Dataset excerpts
"""
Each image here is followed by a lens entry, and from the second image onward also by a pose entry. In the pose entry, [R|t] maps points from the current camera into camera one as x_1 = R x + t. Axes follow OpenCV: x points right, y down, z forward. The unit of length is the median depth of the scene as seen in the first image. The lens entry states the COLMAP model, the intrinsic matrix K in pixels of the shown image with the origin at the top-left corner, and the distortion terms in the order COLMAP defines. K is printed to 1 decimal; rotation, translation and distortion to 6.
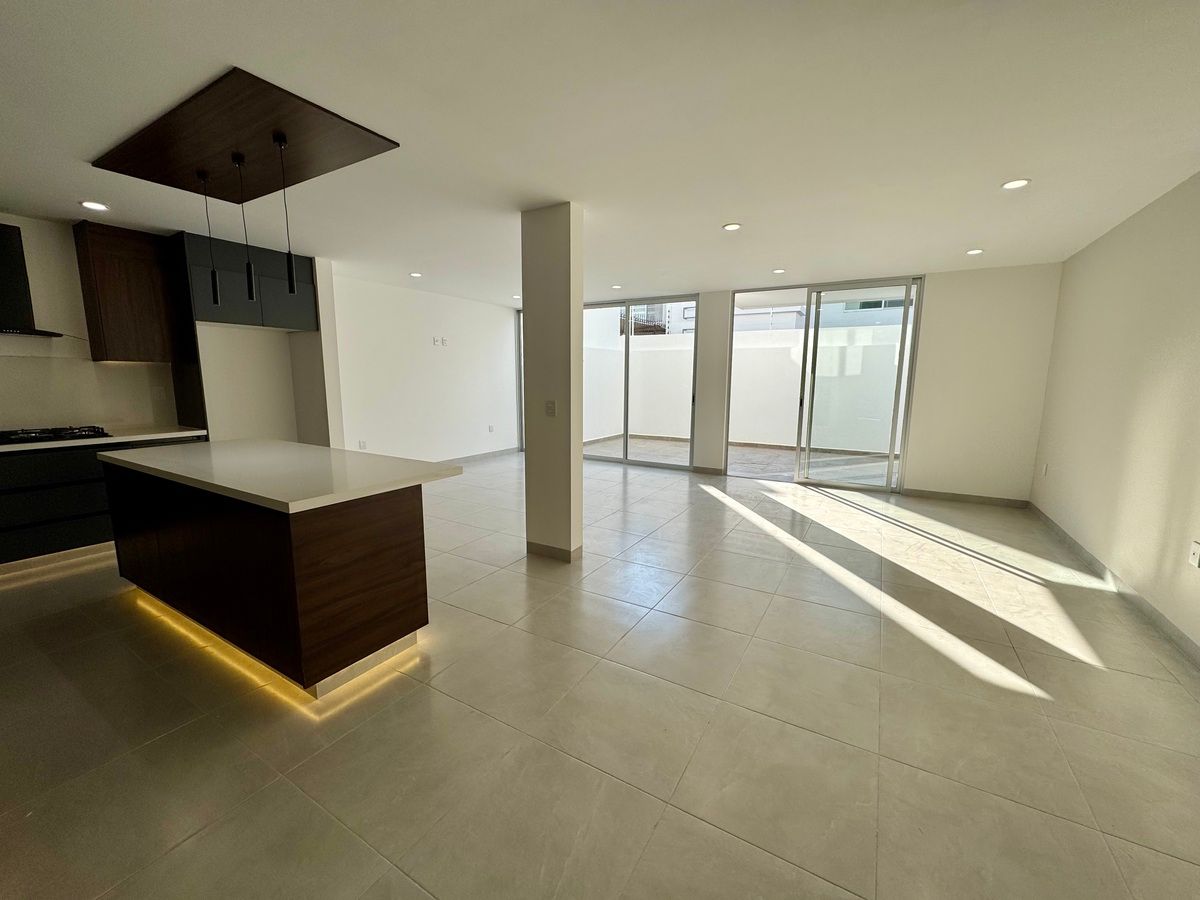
lens RADIAL K [[479.5, 0, 597.9], [0, 479.5, 448.6], [0, 0, 1]] dist [-0.003364, 0.000585]
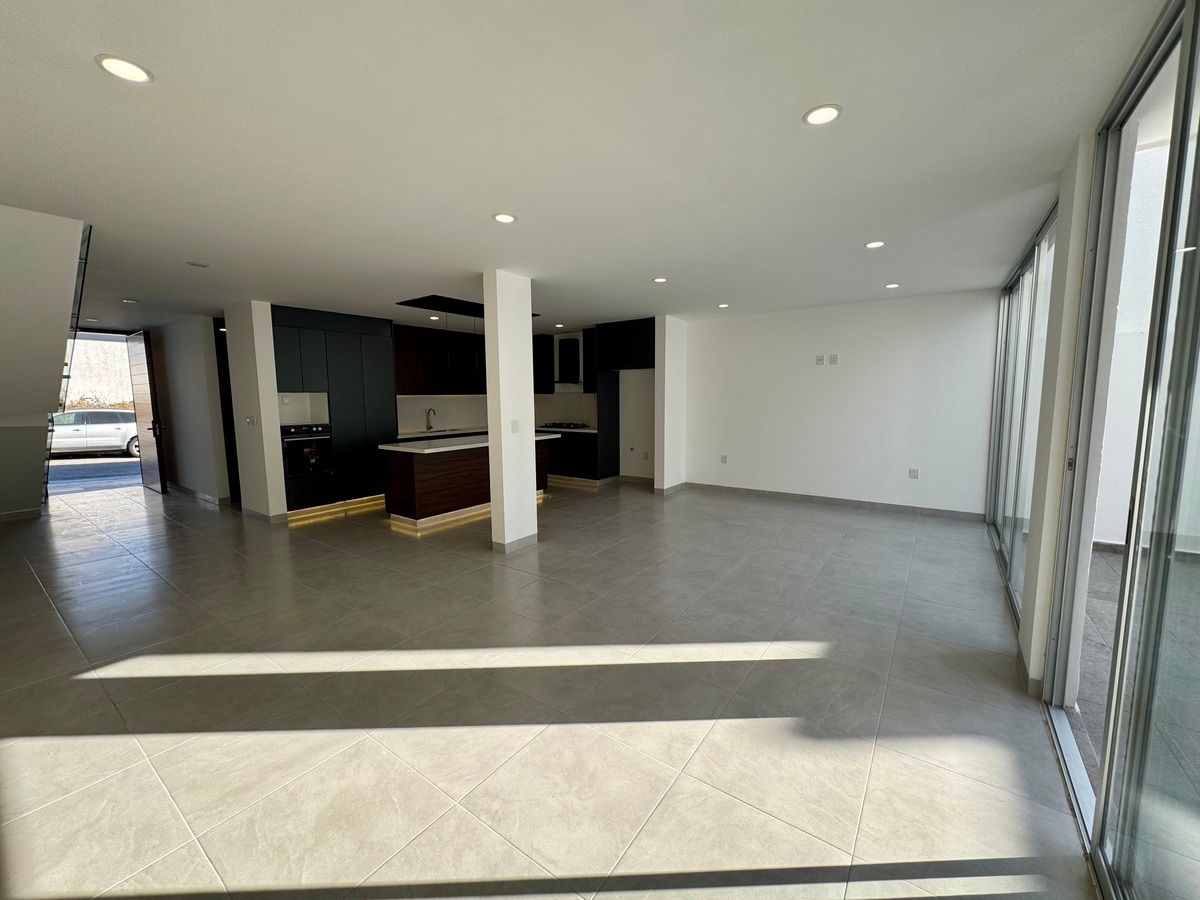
lens RADIAL K [[479.5, 0, 597.0], [0, 479.5, 446.4], [0, 0, 1]] dist [-0.003364, 0.000585]
pose [[-0.089020, 0.099661, -0.991031, 1.686306], [-0.143671, 0.983291, 0.111788, -0.311808], [0.985614, 0.152334, -0.073214, 1.954939]]
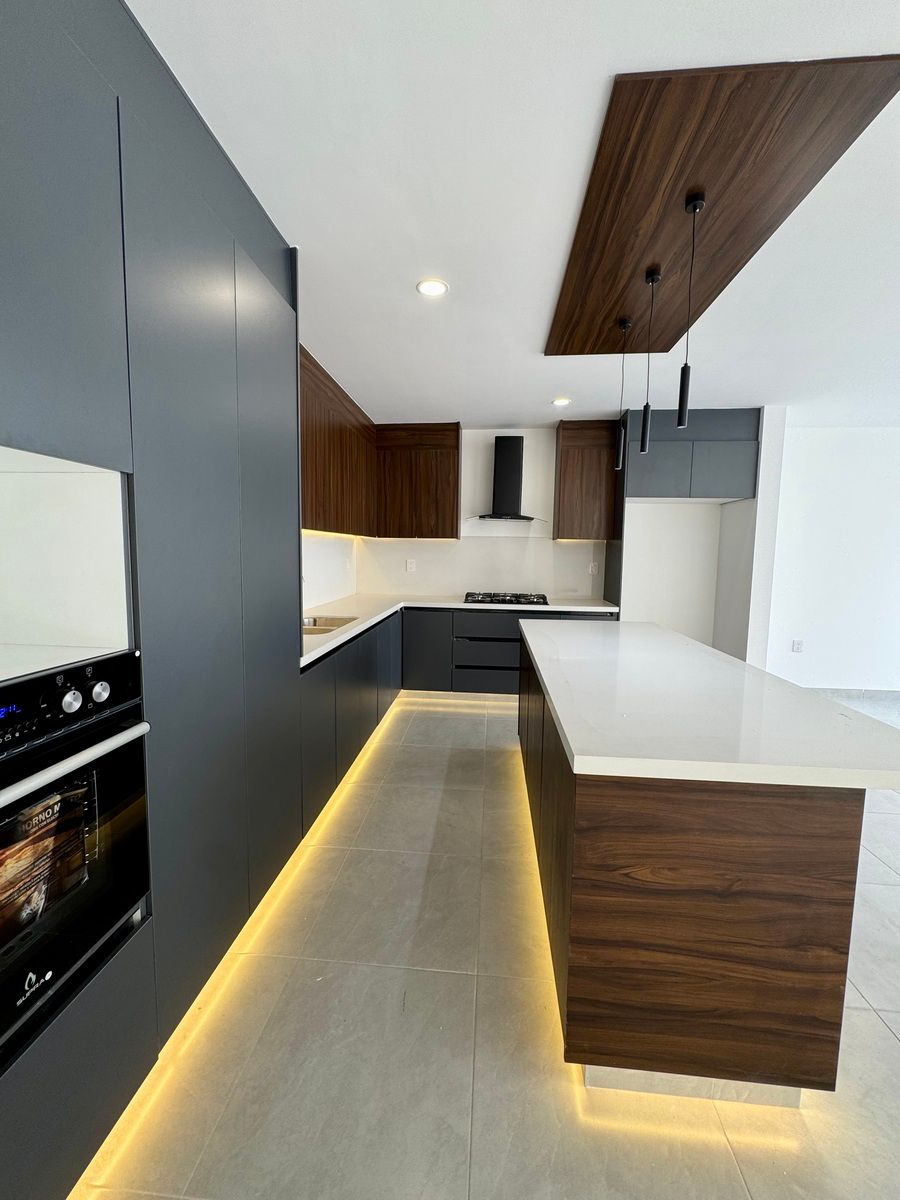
lens RADIAL K [[479.5, 0, 452.0], [0, 479.5, 596.1], [0, 0, 1]] dist [-0.003364, 0.000585]
pose [[0.435106, 0.082310, -0.896609, -0.151076], [-0.148150, 0.988785, 0.018878, -0.050411], [0.888107, 0.124619, 0.442421, 0.442908]]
"""
REQUIREMENT:
Please set down the lines above word for word and leave out the pictures.

REPLY TO THE TASK:
Each image here is followed by a lens entry, and from the second image onward also by a pose entry. In the pose entry, [R|t] maps points from the current camera into camera one as x_1 = R x + t. Axes follow OpenCV: x points right, y down, z forward. The unit of length is the median depth of the scene as seen in the first image. The lens entry states the COLMAP model, the intrinsic matrix K in pixels of the shown image with the origin at the top-left corner, and the distortion terms in the order COLMAP defines. K is printed to 1 decimal; rotation, translation and distortion to 6.
lens RADIAL K [[479.5, 0, 597.9], [0, 479.5, 448.6], [0, 0, 1]] dist [-0.003364, 0.000585]
lens RADIAL K [[479.5, 0, 597.0], [0, 479.5, 446.4], [0, 0, 1]] dist [-0.003364, 0.000585]
pose [[-0.089020, 0.099661, -0.991031, 1.686306], [-0.143671, 0.983291, 0.111788, -0.311808], [0.985614, 0.152334, -0.073214, 1.954939]]
lens RADIAL K [[479.5, 0, 452.0], [0, 479.5, 596.1], [0, 0, 1]] dist [-0.003364, 0.000585]
pose [[0.435106, 0.082310, -0.896609, -0.151076], [-0.148150, 0.988785, 0.018878, -0.050411], [0.888107, 0.124619, 0.442421, 0.442908]]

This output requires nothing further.